Reading: Galatians 3: 23-29

Paul writes of the Law being put in charge to lead people to Christ.  For those living under the Law, the prophecies and teachings of the Old Testament certainly shaped Jesus, the disciples, and all the other followers of Christ who had Jewish roots.  The basic way of life of a practicing Jew as established by the Law and Old Testament is the life Jesus lived out.  After all, Jesus was God incarnate, in the flesh, so all that God is in the Old Testament is embodied by Jesus Christ in the New Testament.

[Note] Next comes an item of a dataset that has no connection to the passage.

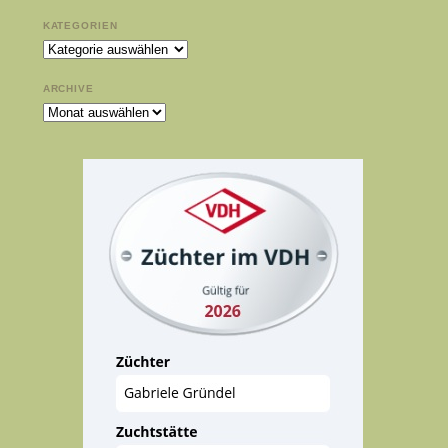
KATEGORIEN
Kategorien
ARCHIVE
Archive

Many of the believers, however, were Gentiles.  They did not have the basic way of life down since birth.  It would be logical to assume that some of the basic customs such as offering hospitality to the stranger would have been practiced because they were cultural norms.  But concepts such as Sabbath, fasting, loving neighbor as self, loving your enemy, and serving only one God would have been new to many Gentile believers.  So it was necessary for the Law to be replaced by the teachings of Jesus shared by His followers.  As the church grew, people in their local communities came alongside Peter, Paul, Timothy and the other apostles to teach, mentor, correct, and witness to the people of God.

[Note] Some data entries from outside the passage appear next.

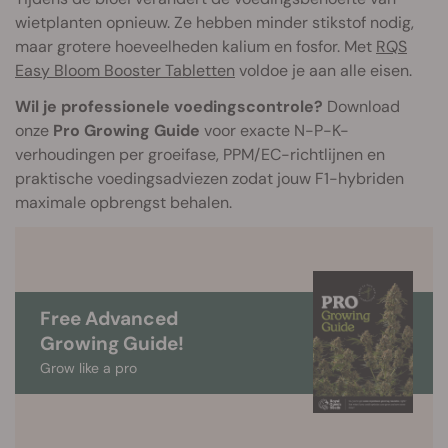
wietplanten opnieuw. Ze hebben minder stikstof nodig,
maar grotere hoeveelheden kalium en fosfor. Met
RQS
Easy Bloom Booster Tabletten
voldoe je aan alle eisen.
Wil je professionele voedingscontrole?
Download
onze
Pro Growing Guide
voor exacte N-P-K-
verhoudingen per groeifase, PPM/EC-richtlijnen en
praktische voedingsadviezen zodat jouw F1-hybriden
maximale opbrengst behalen.
Free Advanced
Growing Guide!
Grow like a pro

This process of learning, accepting, maturing, growing in, and defining our own faith has been continued by the generations right up to and through many of us.  Some are first generation Christians, but for each of us someone poured into us and helped us along as we grew in our faith.  For each believer we can name parents, pastors, friends, and others who guided us in the development of our faith.  In turn we have and will pass faith in Jesus Christ along to others.  Each and everyone who calls on the name of Jesus as Lord and Savior are witnesses to and teachers of the faith.  May all we do and say serve to draw all we encounter each day closer to the one true King, Jesus Christ.